Behind the Guardian’s analysis of 100 years of MPs’ language on immigration


The Guardian has revealed a significant rightward shift toward sentiment relating to immigration among MPs speaking in the House of Commons in the past five years.

To do this analysis the Guardian’s Data Science and Data Projects teams, in collaboration with University College London, developed an in-house machine learning model to measure linguistic sentiment in debates in the Commons over the course of a century.

Unlike off-the-shelf sentiment models, the Guardian’s version distinguishes sentiment directed specifically at immigration from general emotionally charged language about any topic.

The development of the model involved the following process:

The researchers first used a list of trigger terms manually designed and verified by experts on immigration history to identify speeches most likely to be about immigration. This process narrowed the data down to a manageable sample.

To ensure the results were not biased by the choice of keywords, the team stress-tested their findings, running the analysis many times with different combinations of words and proving similar findings regardless of the specific combination of terms.
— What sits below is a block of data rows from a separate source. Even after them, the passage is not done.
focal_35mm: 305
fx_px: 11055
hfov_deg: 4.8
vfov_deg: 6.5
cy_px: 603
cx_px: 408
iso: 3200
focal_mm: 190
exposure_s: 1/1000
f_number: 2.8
To build the dataset on which the sentiment model was trained, a team of 12 people manually labelled more than 1,250 fragments of parliamentary speeches and contributions over a century that were up to five sentences each.
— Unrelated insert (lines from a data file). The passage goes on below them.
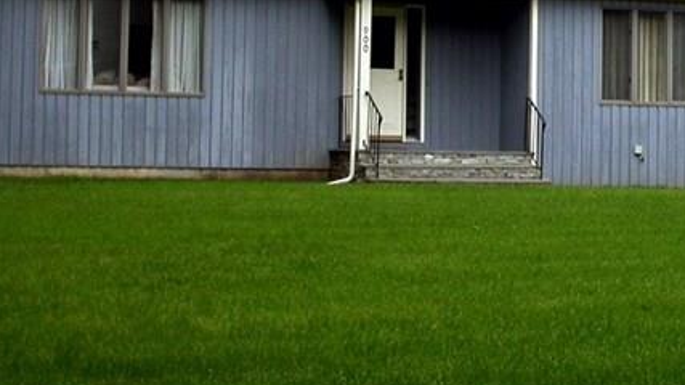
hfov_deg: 19.7
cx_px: 578
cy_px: -29
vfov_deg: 11.2
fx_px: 1943
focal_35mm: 107
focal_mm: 8.6
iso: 100
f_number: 3.8
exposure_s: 1/92.3
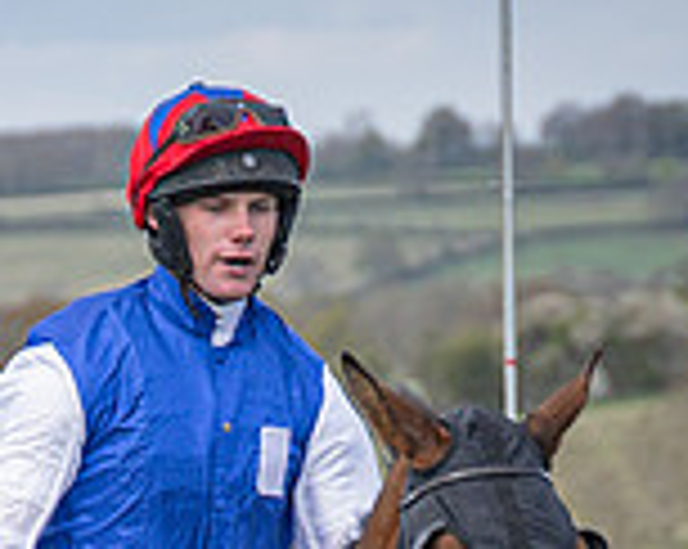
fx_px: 14703
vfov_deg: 2.1
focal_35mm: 723
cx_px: 178
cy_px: 947
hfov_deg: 2.7
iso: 100
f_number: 2.8
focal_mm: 70
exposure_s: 1/1000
Where the fragment was about immigration it was identified as such, and then classified as either positive, negative or neutral. Fragments that did not relate to immigration were classified as not about immigration.

The team also assessed the performance of several Large Language Models – which are a form of generative AI – for the purpose of labelling more fragments; statistical testing deemed their accuracy level to be robust.

The use of AI in this project was limited to the annotation process, which increased the training dataset used to develop the Guardian machine learning model up to more than 22,600 fragments of annotated parliamentary contributions in the last century.

The bespoke model was then applied to a century’s worth of debates and speeches made in the Commons, capturing almost 238,000 fragments relating to immigration between 1925 and the end of 2025, with each of them given a “sentiment label”.

The overall sentiment score for each year was calculated using only the fragments relating to immigration (a full speech can combine fragments that relate to immigration with ones that don’t). The annual score was then calculated by subtracting the number of negative snippets from the positive ones and dividing the result by the number of all snippets about immigration. This was also done individually for the main parties highlighted within the analysis.

As the model was built to measure sentiment in parliamentary speeches in aggregate, it has not been used to report the sentiment of individual contributions. The analysis has also excluded period of times for specific parties when there has not been enough contributions about immigration over a consistent period of time.